Let $A$ be an $n\times n$ matrix over a field $K$. Show that there exists an invertible matrix $P$ such that $P^{-1}AP$ is a diagonal sum of an invertible matrix and a nilpotent matrix. (Hint: use Fitting's Lemma.)
I guess one could choose $P$ to be made up of basis vectors, so then $P^{-1}AP$ is a diagonal matrix with the eigenvalues of $A$ on the diagonal. But what's a diagonal sum of two matrices? A sum of two matrices that are diagonal? A diagonal matrix where one part of it is an invertible matrix, and the rest is a nilpotent matrix?
Furthermore, how would I use Fitting's Lemma?

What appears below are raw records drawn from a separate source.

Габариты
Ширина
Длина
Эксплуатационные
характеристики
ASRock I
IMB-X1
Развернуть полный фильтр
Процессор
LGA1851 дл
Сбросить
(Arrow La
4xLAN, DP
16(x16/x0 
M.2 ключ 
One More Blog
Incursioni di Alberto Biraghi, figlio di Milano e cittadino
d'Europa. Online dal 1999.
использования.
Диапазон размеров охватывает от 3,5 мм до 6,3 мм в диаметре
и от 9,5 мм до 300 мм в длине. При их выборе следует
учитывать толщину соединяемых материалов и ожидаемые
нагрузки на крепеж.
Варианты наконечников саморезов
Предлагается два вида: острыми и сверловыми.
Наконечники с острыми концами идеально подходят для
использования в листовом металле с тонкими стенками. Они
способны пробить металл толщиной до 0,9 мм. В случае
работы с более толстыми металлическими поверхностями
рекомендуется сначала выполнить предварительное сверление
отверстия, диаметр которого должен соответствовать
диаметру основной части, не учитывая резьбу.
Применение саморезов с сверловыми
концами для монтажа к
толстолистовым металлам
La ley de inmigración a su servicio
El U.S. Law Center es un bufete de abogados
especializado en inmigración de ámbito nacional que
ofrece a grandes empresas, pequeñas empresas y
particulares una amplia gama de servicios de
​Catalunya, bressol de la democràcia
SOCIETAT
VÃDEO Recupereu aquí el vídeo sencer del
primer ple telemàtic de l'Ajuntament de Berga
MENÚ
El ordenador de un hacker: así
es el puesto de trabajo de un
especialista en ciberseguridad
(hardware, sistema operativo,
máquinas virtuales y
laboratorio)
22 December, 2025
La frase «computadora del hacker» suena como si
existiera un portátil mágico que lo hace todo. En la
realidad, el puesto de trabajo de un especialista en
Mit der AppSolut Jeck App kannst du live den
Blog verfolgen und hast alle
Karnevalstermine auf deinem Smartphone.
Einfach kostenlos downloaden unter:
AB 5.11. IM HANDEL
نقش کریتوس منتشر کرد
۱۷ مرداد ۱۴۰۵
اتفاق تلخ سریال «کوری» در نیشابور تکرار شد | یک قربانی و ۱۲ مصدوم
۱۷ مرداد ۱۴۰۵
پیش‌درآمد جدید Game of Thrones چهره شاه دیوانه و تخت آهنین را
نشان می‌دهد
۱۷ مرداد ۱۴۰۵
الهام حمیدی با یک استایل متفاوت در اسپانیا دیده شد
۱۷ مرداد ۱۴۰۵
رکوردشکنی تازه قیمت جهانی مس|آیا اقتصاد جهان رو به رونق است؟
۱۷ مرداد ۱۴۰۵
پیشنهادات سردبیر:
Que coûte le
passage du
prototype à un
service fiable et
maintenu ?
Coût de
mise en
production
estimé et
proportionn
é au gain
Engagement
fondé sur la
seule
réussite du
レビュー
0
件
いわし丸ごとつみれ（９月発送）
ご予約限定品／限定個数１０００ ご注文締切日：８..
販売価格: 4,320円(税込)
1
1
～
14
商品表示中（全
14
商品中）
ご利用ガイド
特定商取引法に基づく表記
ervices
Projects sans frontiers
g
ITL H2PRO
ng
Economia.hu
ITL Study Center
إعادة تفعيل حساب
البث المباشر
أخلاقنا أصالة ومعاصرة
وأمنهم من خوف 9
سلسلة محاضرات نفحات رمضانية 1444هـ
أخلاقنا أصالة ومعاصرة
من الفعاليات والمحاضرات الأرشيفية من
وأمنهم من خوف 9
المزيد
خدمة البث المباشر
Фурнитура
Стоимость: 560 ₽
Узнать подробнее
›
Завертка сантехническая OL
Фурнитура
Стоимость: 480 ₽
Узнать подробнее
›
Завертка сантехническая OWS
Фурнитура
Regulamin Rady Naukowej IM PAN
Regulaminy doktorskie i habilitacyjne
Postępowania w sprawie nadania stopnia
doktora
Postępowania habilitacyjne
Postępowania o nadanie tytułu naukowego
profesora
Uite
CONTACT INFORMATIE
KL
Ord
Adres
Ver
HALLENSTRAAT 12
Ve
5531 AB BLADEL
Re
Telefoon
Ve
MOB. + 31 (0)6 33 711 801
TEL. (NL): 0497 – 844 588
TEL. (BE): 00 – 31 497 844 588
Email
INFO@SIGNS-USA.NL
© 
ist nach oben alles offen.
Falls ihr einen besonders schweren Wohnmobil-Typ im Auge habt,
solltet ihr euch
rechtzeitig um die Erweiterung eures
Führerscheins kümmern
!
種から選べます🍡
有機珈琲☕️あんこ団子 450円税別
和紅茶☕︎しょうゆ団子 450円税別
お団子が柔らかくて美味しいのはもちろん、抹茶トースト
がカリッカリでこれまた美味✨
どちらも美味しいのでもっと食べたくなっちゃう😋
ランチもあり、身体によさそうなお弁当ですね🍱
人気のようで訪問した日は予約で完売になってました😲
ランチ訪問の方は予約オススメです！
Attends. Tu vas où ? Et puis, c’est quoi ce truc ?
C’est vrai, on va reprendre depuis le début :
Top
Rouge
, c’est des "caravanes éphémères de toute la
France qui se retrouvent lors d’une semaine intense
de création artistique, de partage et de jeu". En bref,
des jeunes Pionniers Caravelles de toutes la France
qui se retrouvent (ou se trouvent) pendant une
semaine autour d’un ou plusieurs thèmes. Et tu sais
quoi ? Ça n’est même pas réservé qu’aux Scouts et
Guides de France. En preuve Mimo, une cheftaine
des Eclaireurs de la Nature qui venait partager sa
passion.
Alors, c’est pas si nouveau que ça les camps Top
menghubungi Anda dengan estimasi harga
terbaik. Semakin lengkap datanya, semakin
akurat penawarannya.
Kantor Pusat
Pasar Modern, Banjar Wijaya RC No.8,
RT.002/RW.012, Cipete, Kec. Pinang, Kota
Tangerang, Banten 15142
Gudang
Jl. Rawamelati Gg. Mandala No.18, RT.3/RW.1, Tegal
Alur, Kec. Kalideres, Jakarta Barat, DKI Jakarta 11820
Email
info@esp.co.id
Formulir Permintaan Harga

It says that if a module $M$ is indecomposable (non-zero, can't be written as a direct sum of simple modules) and of finite-length (the longest chain of submodules is finite), every $End(M)$ is bijective or nilpotent.
I'm thinking that I can use the fact that an $R$-module is the same as an abelian group $M$ together with a ring homomorphism $End(M)$.
The matrix $A$ corresponds to an endomorphism $\varphi_A$ of the $K$-vector space $K^n$. Then, by Fitting's Lemma, there is a decomposition $K^n=V_1\oplus V_2$ such that $\varphi_A$ restricted to $V_1$ is nilpotent, and $\varphi_A$ restricted to $V_2$ is invertible, that is, there is a $K$-basis of $K^n$ such that the matrix associated to $\varphi_A$ in this basis is block-diagonal, and it's made by two blocks: one of them is given by a nilpotent matrix while the other one is an invertible matrix.